**Task brief**
Count the lines in the rows below that contain the word "slice", and reply with only that number.
-- Data in this exercise follows --
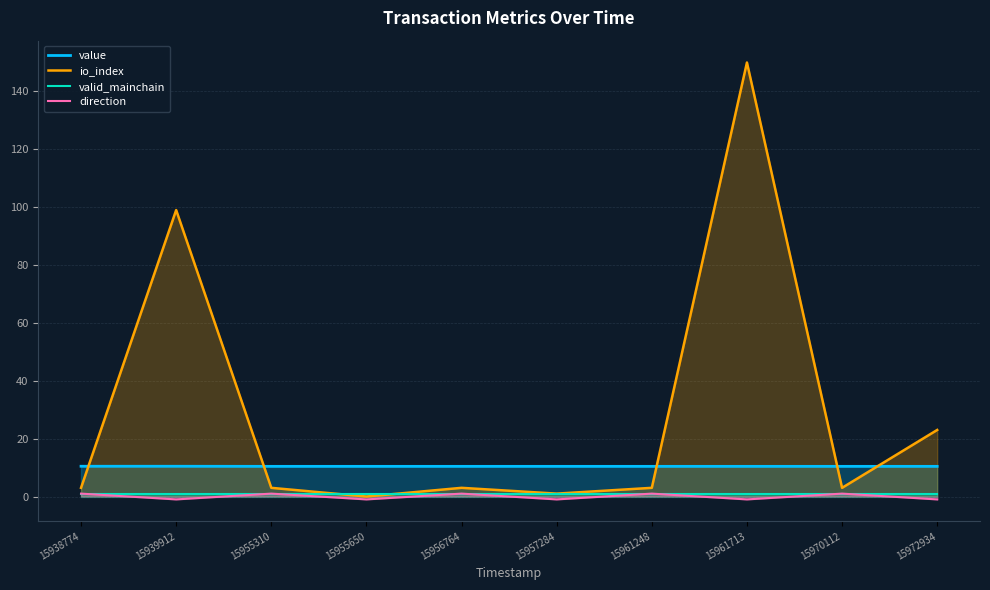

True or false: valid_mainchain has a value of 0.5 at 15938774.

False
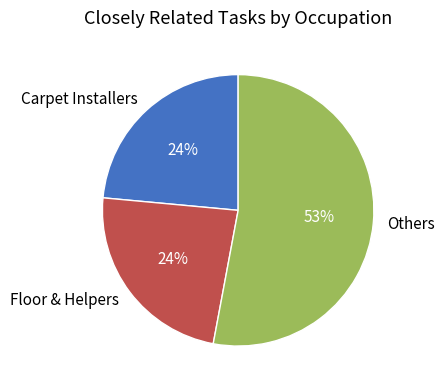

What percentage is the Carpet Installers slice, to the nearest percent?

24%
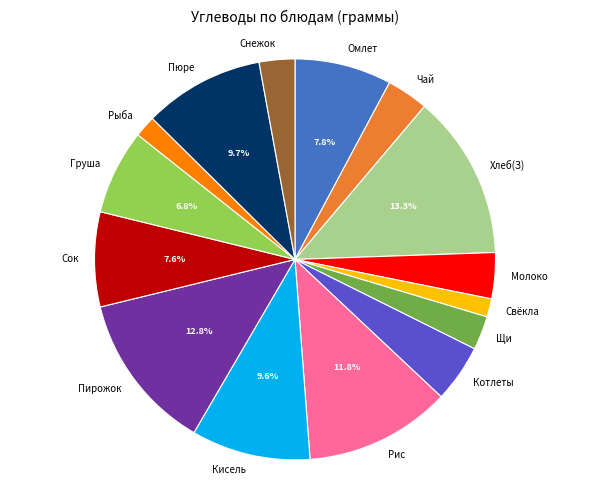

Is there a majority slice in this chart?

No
-- Data in this exercise concluded --
-- Data in this exercise follows --
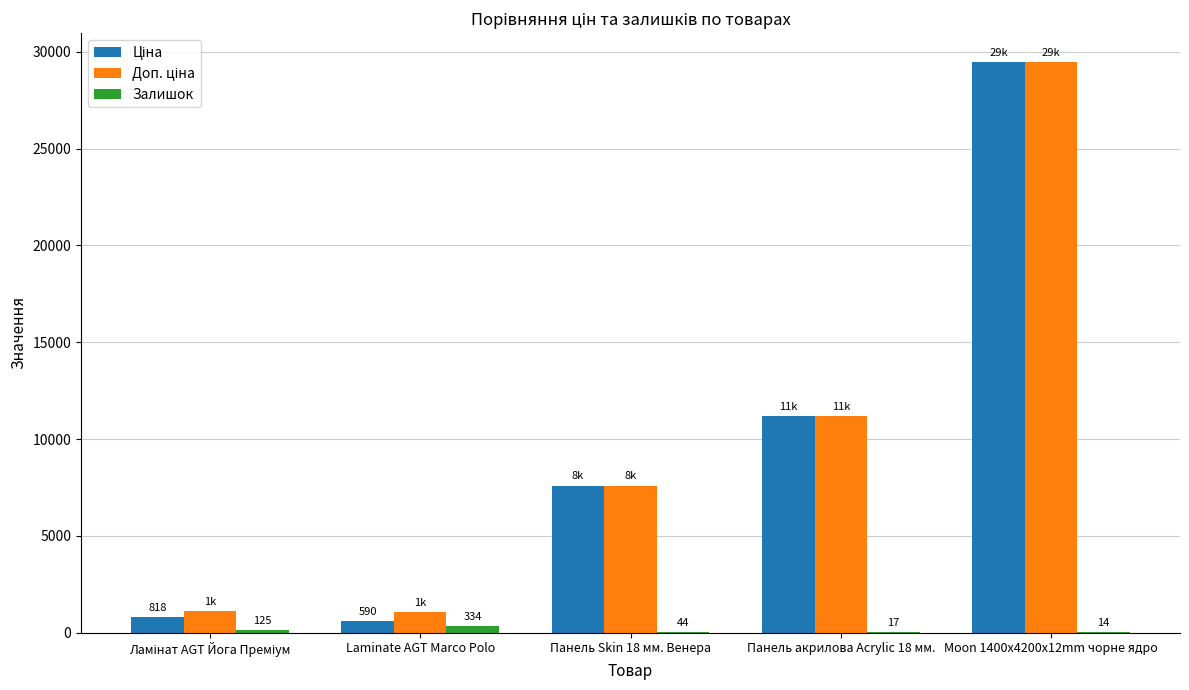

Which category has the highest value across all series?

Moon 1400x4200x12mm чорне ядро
-- Data in this exercise concluded --
**Written solution**
2